If you follow the link he provides to himself, then follow that link to it's cite, then follow that link to the source he's trying to cite you'll see they actually updated their numbers and now show nuclear as behind wind and solar (though obviously still far ahead of gas and especially coal):

https://ourworldindata.org/safest-sources-of-energy

I'm not even sure they ever had solar and wind, around that time it was fashionable to say "nuclear is safer than any other power source" and link to studies that didn't even include renewables. edit, actually confirmed this as the intermediate blog still has the old table screenshoted which shows nuclear in the lead, but only against coal oil gas etc, no renewables other than biomass (some of which is good and some of which is bad, it's a wide category).

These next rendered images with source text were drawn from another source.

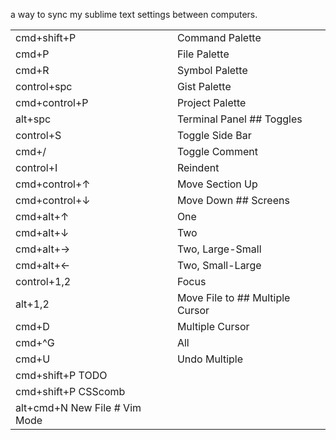 a way to sync my sublime text settings between computers.

|||
|---|---|
|cmd+shift+P|Command Palette|
|cmd+P|File Palette|
|cmd+R|Symbol Palette|
|control+spc|Gist Palette|
|cmd+control+P|Project Palette|
|alt+spc|Terminal Panel ## Toggles|
|control+S|Toggle Side Bar|
|cmd+/|Toggle Comment|
|control+I|Reindent|
|cmd+control+↑|Move Section Up|
|cmd+control+↓|Move Down ## Screens|
|cmd+alt+↑|One|
|cmd+alt+↓|Two|
|cmd+alt+→|Two, Large-Small|
|cmd+alt+←|Two, Small-Large|
|control+1,2|Focus|
|alt+1,2|Move File to ## Multiple Cursor|
|cmd+D|Multiple Cursor|
|cmd+^G|All|
|cmd+U|Undo Multiple|
|cmd+shift+P TODO|
|cmd+shift+P CSScomb|
|alt+cmd+N New File # Vim Mode|
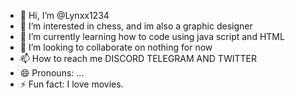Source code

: - 👋 Hi, I’m @Lynxx1234
- 👀 I’m interested in chess, and im also a graphic designer
- 🌱 I’m currently learning how to code using java script and HTML
- 💞️ I’m looking to collaborate on nothing for now
- 📫 How to reach me DISCORD TELEGRAM AND TWITTER
- 😄 Pronouns: ...
- ⚡ Fun fact: I love movies.

<!---
Lynxx1234/Lynxx1234 is a proffesional graphic designer and a✨ special ✨ repository because its `README.md` (this file) appears on your GitHub profile.
You can click the Preview link to take a look at your changes.
--->
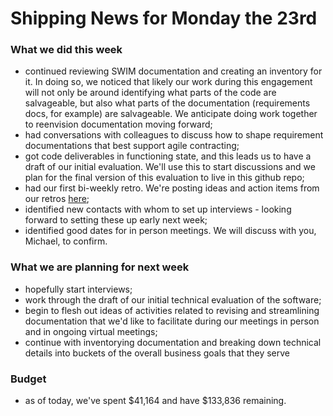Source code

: # Shipping News for Monday the 23rd


### What we did this week

- continued reviewing SWIM documentation and creating an inventory for it. In doing so, we noticed that likely our work during this engagement will not only be around identifying what parts of the code are salvageable, but also what parts of the documentation (requirements docs, for example) are salvageable. We anticipate doing work together to reenvision documentation moving forward;
- had conversations with colleagues to discuss how to shape requirement documentations that best support agile contracting;
- got code deliverables in functioning state, and this leads us to have a draft of our initial evaluation. We'll use this to start discussions and we plan for the final version of this evaluation to live in this github repo;
- had our first bi-weekly retro. We're posting ideas and action items from our retros [here](../Retrospectives.md);
- identified new contacts with whom to set up interviews - looking forward to setting these up early next week;
- identified good dates for in person meetings. We will discuss with you, Michael, to confirm.


### What we are planning for next week

- hopefully start interviews;
- work through the draft of our initial technical evaluation of the software;
- begin to flesh out ideas of activities related to revising and streamlining documentation that we'd like to facilitate during our meetings in person and in ongoing virtual meetings;
- continue with inventorying documentation and breaking down technical details into buckets of the overall business goals that they serve

### Budget

- as of today, we've spent $41,164 and have $133,836 remaining.
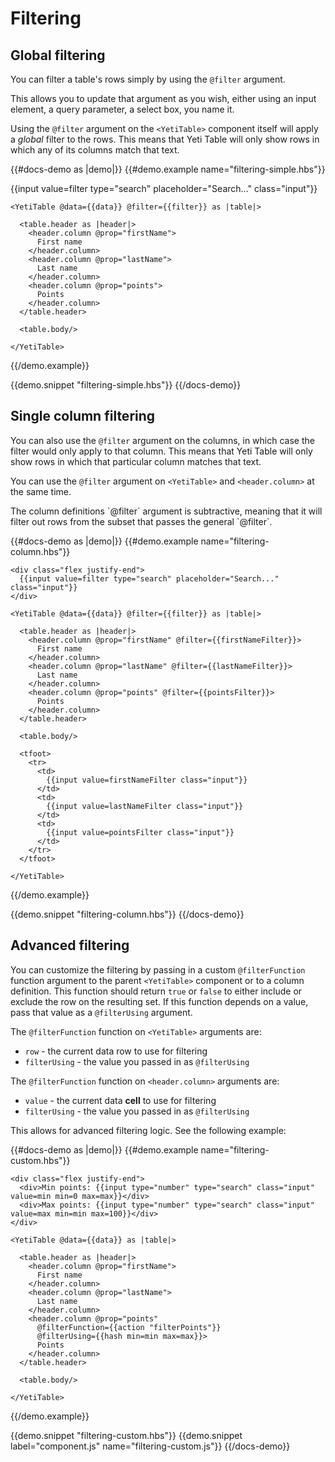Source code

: # Filtering

## Global filtering

You can filter a table's rows simply by using the `@filter` argument.

This allows you to update that argument as you wish, either using an input element, a query parameter, a select box, you name it.

Using the `@filter` argument on the `<YetiTable>` component itself will apply a *global* filter to the rows.
This means that Yeti Table will only show rows in which any of its columns match that text. 

{{#docs-demo as |demo|}}
  {{#demo.example name="filtering-simple.hbs"}}
    <div class="flex justify-end">
      {{input value=filter type="search" placeholder="Search..." class="input"}}
    </div>

    <YetiTable @data={{data}} @filter={{filter}} as |table|>

      <table.header as |header|>
        <header.column @prop="firstName">
          First name
        </header.column>
        <header.column @prop="lastName">
          Last name
        </header.column>
        <header.column @prop="points">
          Points
        </header.column>
      </table.header>

      <table.body/>

    </YetiTable>
  {{/demo.example}}

  {{demo.snippet "filtering-simple.hbs"}}
{{/docs-demo}}

## Single column filtering

You can also use the `@filter` argument on the columns, in which case the filter would only apply to that column.
This means that Yeti Table will only show rows in which that particular column matches that text. 

You can use the `@filter` argument on `<YetiTable>` and `<header.column>` at the same time.

<aside>
  The column definitions `@filter` argument is subtractive, meaning that it will filter out rows
  from the subset that passes the general `@filter`.
</aside>

{{#docs-demo as |demo|}}
  {{#demo.example name="filtering-column.hbs"}}

    <div class="flex justify-end">
      {{input value=filter type="search" placeholder="Search..." class="input"}}
    </div>

    <YetiTable @data={{data}} @filter={{filter}} as |table|>

      <table.header as |header|>
        <header.column @prop="firstName" @filter={{firstNameFilter}}>
          First name
        </header.column>
        <header.column @prop="lastName" @filter={{lastNameFilter}}>
          Last name
        </header.column>
        <header.column @prop="points" @filter={{pointsFilter}}>
          Points
        </header.column>
      </table.header>

      <table.body/>

      <tfoot>
        <tr>
          <td>
            {{input value=firstNameFilter class="input"}}
          </td>
          <td>
            {{input value=lastNameFilter class="input"}}
          </td>
          <td>
            {{input value=pointsFilter class="input"}}
          </td>
        </tr>
      </tfoot>

    </YetiTable>
  {{/demo.example}}

  {{demo.snippet "filtering-column.hbs"}}
{{/docs-demo}}

## Advanced filtering

You can customize the filtering by passing in a custom `@filterFunction` function argument to the
parent `<YetiTable>` component or to a column definition.
This function should return `true` or `false` to either include or exclude the row on the resulting set.
If this function depends on a value, pass that value as a `@filterUsing` argument.

The `@filterFunction` function on `<YetiTable>` arguments are:
- `row` - the current data row to use for filtering
- `filterUsing` - the value you passed in as `@filterUsing`

The `@filterFunction` function on `<header.column>` arguments are:
- `value` - the current data **cell** to use for filtering
- `filterUsing` - the value you passed in as `@filterUsing`

This allows for advanced filtering logic. See the following example:

{{#docs-demo as |demo|}}
  {{#demo.example name="filtering-custom.hbs"}}

    <div class="flex justify-end">
      <div>Min points: {{input type="number" type="search" class="input" value=min min=0 max=max}}</div>
      <div>Max points: {{input type="number" type="search" class="input" value=max min=min max=100}}</div>
    </div>

    <YetiTable @data={{data}} as |table|>

      <table.header as |header|>
        <header.column @prop="firstName">
          First name
        </header.column>
        <header.column @prop="lastName">
          Last name
        </header.column>
        <header.column @prop="points"
          @filterFunction={{action "filterPoints"}}
          @filterUsing={{hash min=min max=max}}>
          Points
        </header.column>
      </table.header>

      <table.body/>

    </YetiTable>

  {{/demo.example}}

  {{demo.snippet "filtering-custom.hbs"}}
  {{demo.snippet label="component.js" name="filtering-custom.js"}}
{{/docs-demo}}
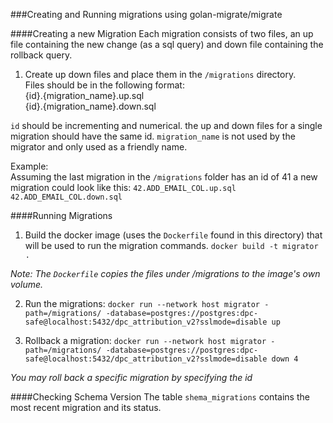 ###Creating and Running migrations using golan-migrate/migrate

####Creating a new Migration
Each migration consists of two files, an up file containing the new change (as a sql query) and down file containing the rollback query.

1) Create up down files and place them in the `/migrations` directory.  
    Files should be in the following format:  
    {id}.{migration_name}.up.sql  
    {id}.{migration_name}.down.sql
    

`id` should be incrementing and numerical. the up and down files for a single migration should have the same id.
`migration_name` is not used by the migrator and only used as a friendly name.  

Example:  
Assuming the last migration in the `/migrations` folder has an id of 41 a new migration could look like this:
`42.ADD_EMAIL_COL.up.sql`  
`42.ADD_EMAIL_COL.down.sql` 


####Running Migrations
1) Build the docker image (uses the `Dockerfile` found in this directory) that will be used to run the migration commands.
`docker build -t migrator .`

*Note: The `Dockerfile` copies the files under /migrations to the image's own volume.*

2) Run the migrations: 
 `docker run --network host migrator -path=/migrations/ -database=postgres://postgres:dpc-safe@localhost:5432/dpc_attribution_v2?sslmode=disable up`
 
3) Rollback a migration: 
  `docker run --network host migrator -path=/migrations/ -database=postgres://postgres:dpc-safe@localhost:5432/dpc_attribution_v2?sslmode=disable down 4`
  
  *You may roll back a specific migration by specifying the id*
  
####Checking Schema Version
The table `shema_migrations` contains the most recent migration and its status.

But regardless of that, there were a few studies calculated around 2012 that showed solar and wind as slightly worse than nuclear per TWh as they hadn't scaled up and been producing for as long and the deaths are generally front loaded, while the generation is constantly growing and the stat naturally biases against new tech that has a construction phase before generation starts.

KptMarchewa|4 years ago

Deaths due to nuclear and renewables are both negligible. There's no point in discussing it where there are common sources causing few orders of magnitude more.

belorn|4 years ago

It would be interesting to know if the difference in deaths between solar, wind and nuclear is from how the mining of rare earth minerals differs from mining of uranium. Is it because of the quantity, the different countries where the mining occur and related safety regulations, or something else?

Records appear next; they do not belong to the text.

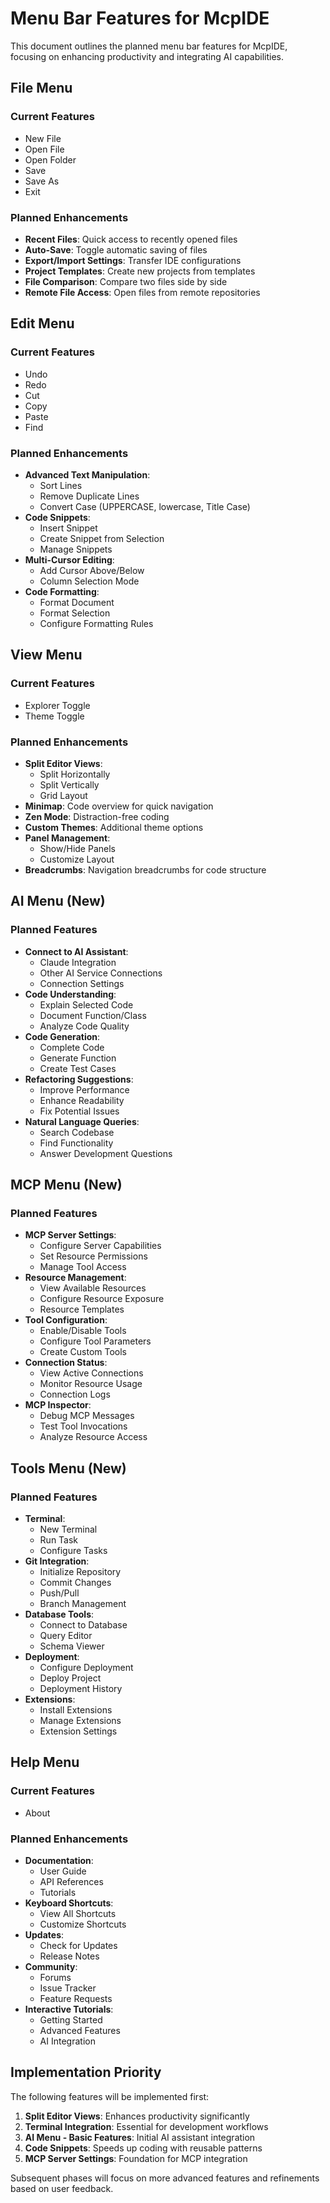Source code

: # Menu Bar Features for McpIDE

This document outlines the planned menu bar features for McpIDE, focusing on enhancing productivity and integrating AI capabilities.

## File Menu

### Current Features
- New File
- Open File
- Open Folder
- Save
- Save As
- Exit

### Planned Enhancements
- **Recent Files**: Quick access to recently opened files
- **Auto-Save**: Toggle automatic saving of files
- **Export/Import Settings**: Transfer IDE configurations
- **Project Templates**: Create new projects from templates
- **File Comparison**: Compare two files side by side
- **Remote File Access**: Open files from remote repositories

## Edit Menu

### Current Features
- Undo
- Redo
- Cut
- Copy
- Paste
- Find

### Planned Enhancements
- **Advanced Text Manipulation**:
  - Sort Lines
  - Remove Duplicate Lines
  - Convert Case (UPPERCASE, lowercase, Title Case)
- **Code Snippets**:
  - Insert Snippet
  - Create Snippet from Selection
  - Manage Snippets
- **Multi-Cursor Editing**:
  - Add Cursor Above/Below
  - Column Selection Mode
- **Code Formatting**:
  - Format Document
  - Format Selection
  - Configure Formatting Rules

## View Menu

### Current Features
- Explorer Toggle
- Theme Toggle

### Planned Enhancements
- **Split Editor Views**:
  - Split Horizontally
  - Split Vertically
  - Grid Layout
- **Minimap**: Code overview for quick navigation
- **Zen Mode**: Distraction-free coding
- **Custom Themes**: Additional theme options
- **Panel Management**:
  - Show/Hide Panels
  - Customize Layout
- **Breadcrumbs**: Navigation breadcrumbs for code structure

## AI Menu (New)

### Planned Features
- **Connect to AI Assistant**:
  - Claude Integration
  - Other AI Service Connections
  - Connection Settings
- **Code Understanding**:
  - Explain Selected Code
  - Document Function/Class
  - Analyze Code Quality
- **Code Generation**:
  - Complete Code
  - Generate Function
  - Create Test Cases
- **Refactoring Suggestions**:
  - Improve Performance
  - Enhance Readability
  - Fix Potential Issues
- **Natural Language Queries**:
  - Search Codebase
  - Find Functionality
  - Answer Development Questions

## MCP Menu (New)

### Planned Features
- **MCP Server Settings**:
  - Configure Server Capabilities
  - Set Resource Permissions
  - Manage Tool Access
- **Resource Management**:
  - View Available Resources
  - Configure Resource Exposure
  - Resource Templates
- **Tool Configuration**:
  - Enable/Disable Tools
  - Configure Tool Parameters
  - Create Custom Tools
- **Connection Status**:
  - View Active Connections
  - Monitor Resource Usage
  - Connection Logs
- **MCP Inspector**:
  - Debug MCP Messages
  - Test Tool Invocations
  - Analyze Resource Access

## Tools Menu (New)

### Planned Features
- **Terminal**:
  - New Terminal
  - Run Task
  - Configure Tasks
- **Git Integration**:
  - Initialize Repository
  - Commit Changes
  - Push/Pull
  - Branch Management
- **Database Tools**:
  - Connect to Database
  - Query Editor
  - Schema Viewer
- **Deployment**:
  - Configure Deployment
  - Deploy Project
  - Deployment History
- **Extensions**:
  - Install Extensions
  - Manage Extensions
  - Extension Settings

## Help Menu

### Current Features
- About

### Planned Enhancements
- **Documentation**:
  - User Guide
  - API References
  - Tutorials
- **Keyboard Shortcuts**:
  - View All Shortcuts
  - Customize Shortcuts
- **Updates**:
  - Check for Updates
  - Release Notes
- **Community**:
  - Forums
  - Issue Tracker
  - Feature Requests
- **Interactive Tutorials**:
  - Getting Started
  - Advanced Features
  - AI Integration

## Implementation Priority

The following features will be implemented first:

1. **Split Editor Views**: Enhances productivity significantly
2. **Terminal Integration**: Essential for development workflows
3. **AI Menu - Basic Features**: Initial AI assistant integration
4. **Code Snippets**: Speeds up coding with reusable patterns
5. **MCP Server Settings**: Foundation for MCP integration

Subsequent phases will focus on more advanced features and refinements based on user feedback.
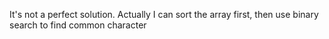 It's not a perfect solution. Actually I can sort the array first, then use binary search to find common character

But regardless of how we cut it, if we include hydro with renewables then nuclear is safer. Arguably hydro has one of the highest rate of human life per produced unit of energy, depending on how one want to account for deaths caused by failing dams (intentionally and unintentionally). If we only look at accidents and compared chernobyl in 1986 with Banqiao in 1975, chernobyl had around 100 deaths and 68,000 people displaced. Banqiao had 26,000 deaths and millions of people displaced. If we include later deaths caused by illnesses such as cancer, chernobyl is estimated to have about 4,000 deaths while Banqiao is attributed to about 145,000 deahts.

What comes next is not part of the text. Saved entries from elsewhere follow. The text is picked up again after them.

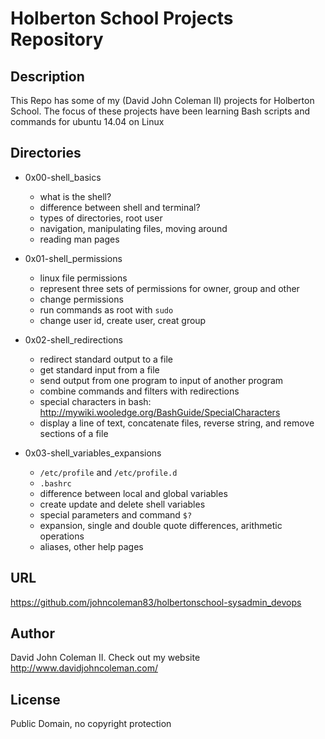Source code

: # Holberton School Projects Repository

## Description

This Repo has some of my (David John Coleman II) projects for Holberton School.
The focus of these projects have been learning Bash scripts and commands for ubuntu 14.04 on Linux

## Directories

* 0x00-shell_basics
  * what is the shell?
  * difference between shell and terminal?
  * types of directories, root user
  * navigation, manipulating files, moving around
  * reading man pages

* 0x01-shell_permissions
  * linux file permissions
  * represent three sets of permissions for owner, group and other
  * change permissions
  * run commands as root with ``sudo``
  * change user id, create user, creat group

* 0x02-shell_redirections
  * redirect standard output to a file
  * get standard input from a file
  * send output from one program to input of another program
  * combine commands and filters with redirections
  * special characters in bash:
  http://mywiki.wooledge.org/BashGuide/SpecialCharacters
  * display a line of text, concatenate files, reverse string, and
  remove sections of a file

* 0x03-shell_variables_expansions
  * ``/etc/profile`` and ``/etc/profile.d``
  * ``.bashrc``
  * difference between local and global variables
  * create update and delete shell variables
  * special parameters and command ``$?``
  * expansion, single and double quote differences, arithmetic operations
  * aliases, other help pages

## URL

https://github.com/johncoleman83/holbertonschool-sysadmin_devops

## Author

David John Coleman II.	Check out my website http://www.davidjohncoleman.com/

## License

Public Domain, no copyright protection
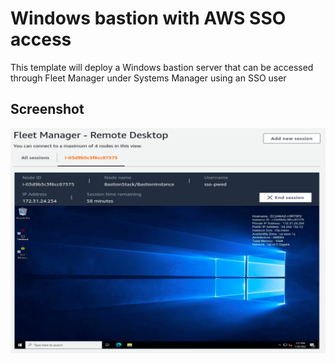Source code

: # Windows bastion with AWS SSO access

This template will deploy a Windows bastion server that can be accessed through Fleet Manager under Systems Manager using an SSO user

## Screenshot

![](docs/FleetManager.png)
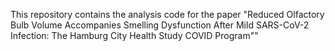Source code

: This repository contains the analysis code for the paper "Reduced Olfactory Bulb Volume Accompanies Smelling Dysfunction After Mild SARS-CoV-2 Infection: The Hamburg City Health Study COVID Program""
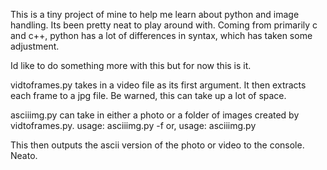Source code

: This is a tiny project of mine to help me learn about python and image handling. Its been pretty neat to play around with.
Coming from primarily c and c++, python has a lot of differences in syntax, which has taken some adjustment. 

Id like to do something more with this but for now this is it.

vidtoframes.py takes in a video file as its first argument. It then extracts each frame to a jpg file. Be warned, this can take up a lot of space.

asciiimg.py can take in either a photo or a folder of images created by vidtoframes.py. 
usage: asciiimg.py -f <folder>
or,
usage: asciiimg.py <image>

This then outputs the ascii version of the photo or video to the console. Neato.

It is simply a fact that elevated 492 million m3 of water has a massive amount of destructive power, and is to a degree harder to make safe than a fission reaction.

iwjfbnfirk|4 years ago

The article mentioned “nuclear power kills fewer people per electricity produced than any other energy source” which matches the data from the link you posted.

Nuclear accounts for 4% energy at 0.07 deaths, while solar and wind are at 2% 0.04 deaths and 1% 0.02 deaths respectively.